# Exercise description:
Check each line below for "Wheel" and give the count of those that have it, nothing else.

# Exercise data:
━━━

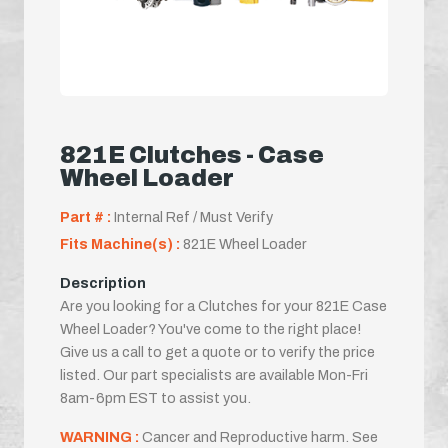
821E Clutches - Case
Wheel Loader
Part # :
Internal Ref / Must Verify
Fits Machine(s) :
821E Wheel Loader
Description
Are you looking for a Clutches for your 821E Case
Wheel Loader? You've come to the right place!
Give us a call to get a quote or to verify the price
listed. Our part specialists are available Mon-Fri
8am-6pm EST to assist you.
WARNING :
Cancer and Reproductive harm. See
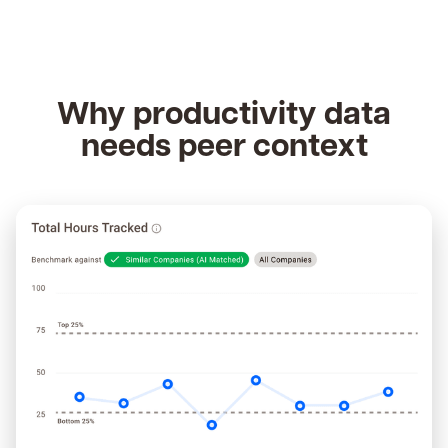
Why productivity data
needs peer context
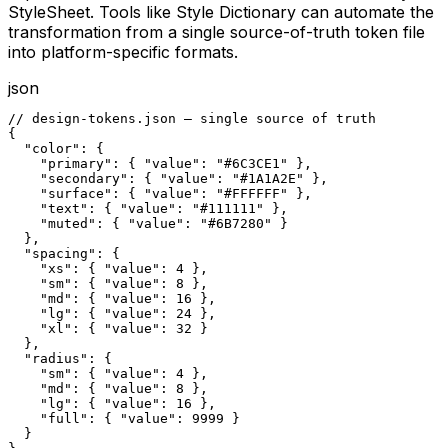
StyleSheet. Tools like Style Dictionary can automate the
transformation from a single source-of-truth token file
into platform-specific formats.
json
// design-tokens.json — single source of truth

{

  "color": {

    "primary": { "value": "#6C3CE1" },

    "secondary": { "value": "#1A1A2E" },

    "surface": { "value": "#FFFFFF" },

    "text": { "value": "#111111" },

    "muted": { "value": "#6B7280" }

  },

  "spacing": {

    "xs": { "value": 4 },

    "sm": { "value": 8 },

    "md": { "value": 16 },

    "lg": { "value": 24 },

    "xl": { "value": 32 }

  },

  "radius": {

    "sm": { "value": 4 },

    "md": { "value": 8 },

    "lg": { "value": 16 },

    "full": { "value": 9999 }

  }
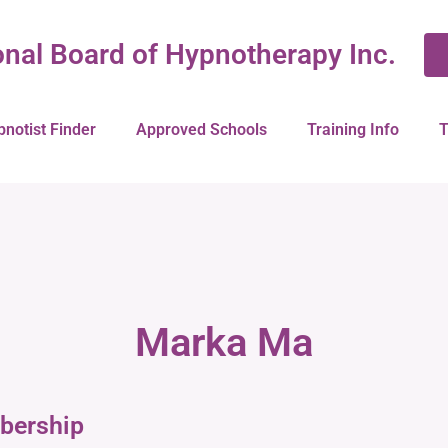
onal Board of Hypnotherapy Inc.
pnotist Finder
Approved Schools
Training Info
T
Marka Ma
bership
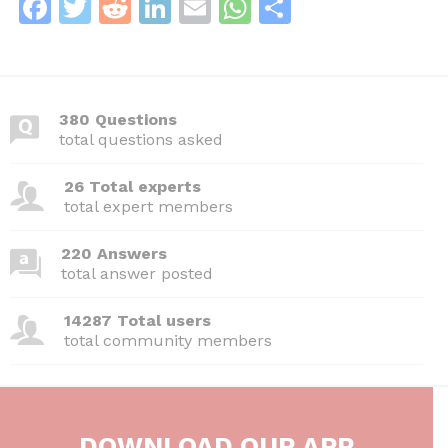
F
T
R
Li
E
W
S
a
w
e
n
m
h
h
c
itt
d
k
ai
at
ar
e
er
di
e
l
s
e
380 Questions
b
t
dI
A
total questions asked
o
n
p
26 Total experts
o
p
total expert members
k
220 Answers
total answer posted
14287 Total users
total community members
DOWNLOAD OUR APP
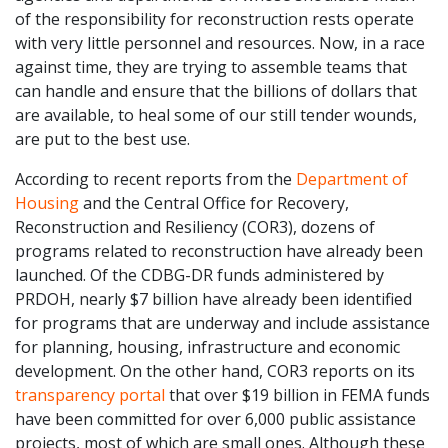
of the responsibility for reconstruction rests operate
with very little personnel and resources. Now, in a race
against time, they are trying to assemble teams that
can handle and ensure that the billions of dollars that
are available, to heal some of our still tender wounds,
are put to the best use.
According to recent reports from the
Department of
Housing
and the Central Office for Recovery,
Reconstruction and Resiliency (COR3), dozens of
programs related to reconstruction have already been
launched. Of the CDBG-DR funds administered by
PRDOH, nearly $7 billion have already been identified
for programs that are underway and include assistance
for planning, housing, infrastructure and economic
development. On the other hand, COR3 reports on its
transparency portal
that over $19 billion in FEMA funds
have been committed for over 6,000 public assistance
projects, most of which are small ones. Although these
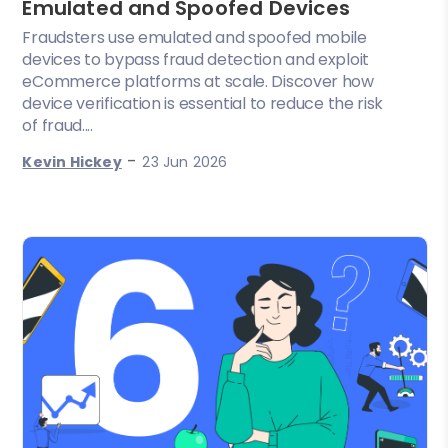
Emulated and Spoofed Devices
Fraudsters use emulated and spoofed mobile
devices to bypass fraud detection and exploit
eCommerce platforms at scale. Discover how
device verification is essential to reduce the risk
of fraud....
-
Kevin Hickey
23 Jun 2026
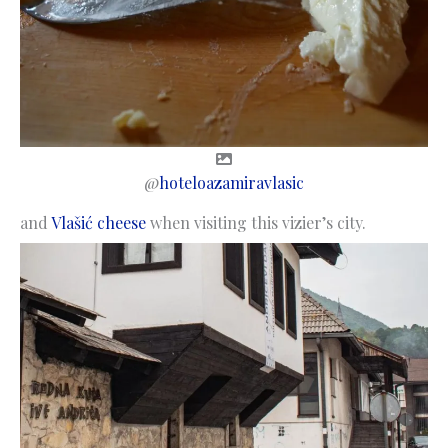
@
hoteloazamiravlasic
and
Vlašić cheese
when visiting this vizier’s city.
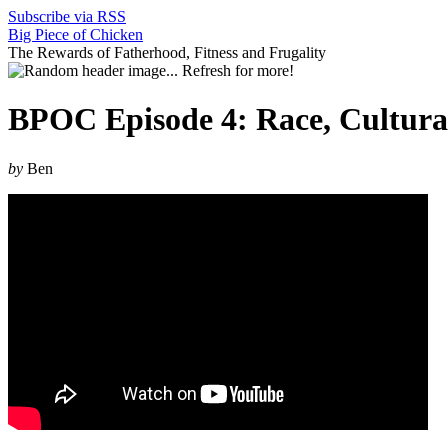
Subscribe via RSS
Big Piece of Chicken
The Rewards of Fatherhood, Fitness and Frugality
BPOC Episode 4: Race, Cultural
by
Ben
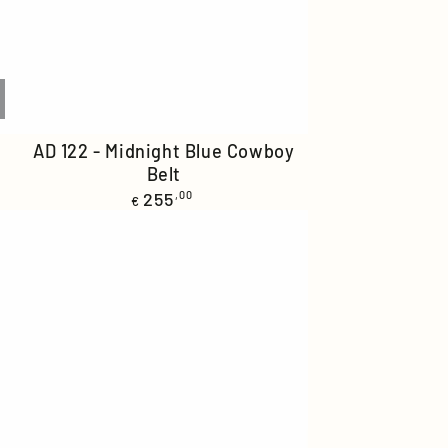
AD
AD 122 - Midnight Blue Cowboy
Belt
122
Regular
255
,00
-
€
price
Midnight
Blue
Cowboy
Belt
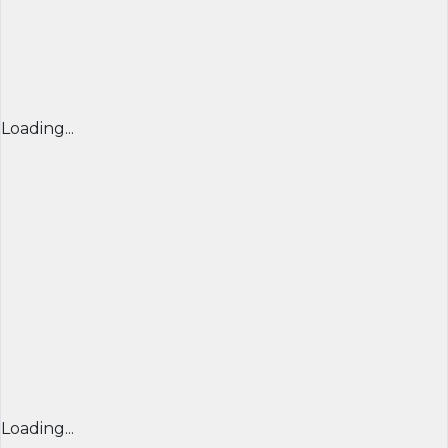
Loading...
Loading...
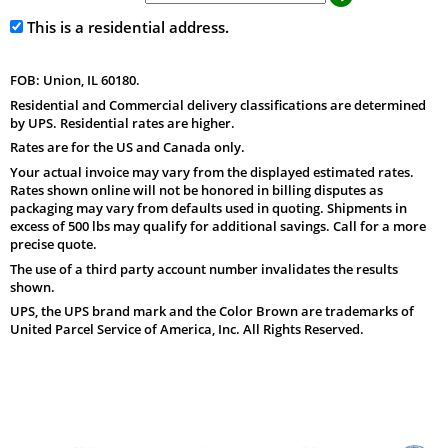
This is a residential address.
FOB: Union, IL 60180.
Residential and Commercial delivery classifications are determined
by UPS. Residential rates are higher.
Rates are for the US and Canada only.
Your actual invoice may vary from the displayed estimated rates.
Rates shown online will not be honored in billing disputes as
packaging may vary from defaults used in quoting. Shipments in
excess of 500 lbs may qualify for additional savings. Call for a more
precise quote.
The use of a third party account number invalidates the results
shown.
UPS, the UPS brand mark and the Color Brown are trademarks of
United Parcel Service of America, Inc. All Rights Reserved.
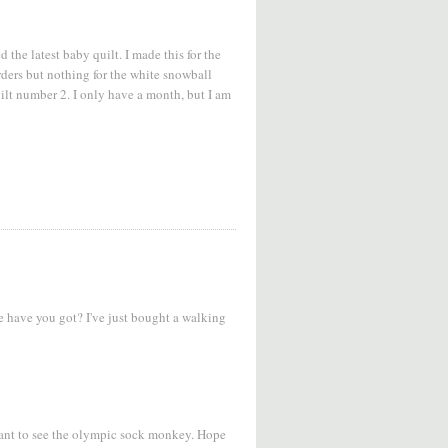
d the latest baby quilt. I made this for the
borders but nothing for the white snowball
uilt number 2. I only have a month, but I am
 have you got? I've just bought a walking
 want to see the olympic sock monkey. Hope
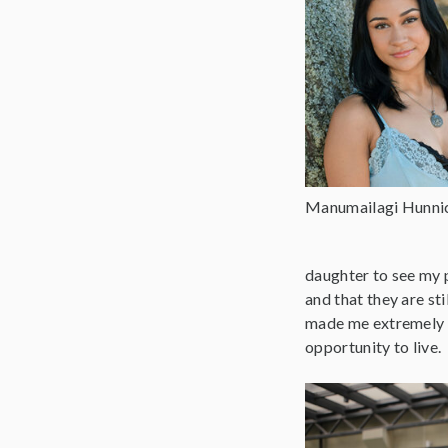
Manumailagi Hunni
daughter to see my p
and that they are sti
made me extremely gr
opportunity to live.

━━━

# Response area:
3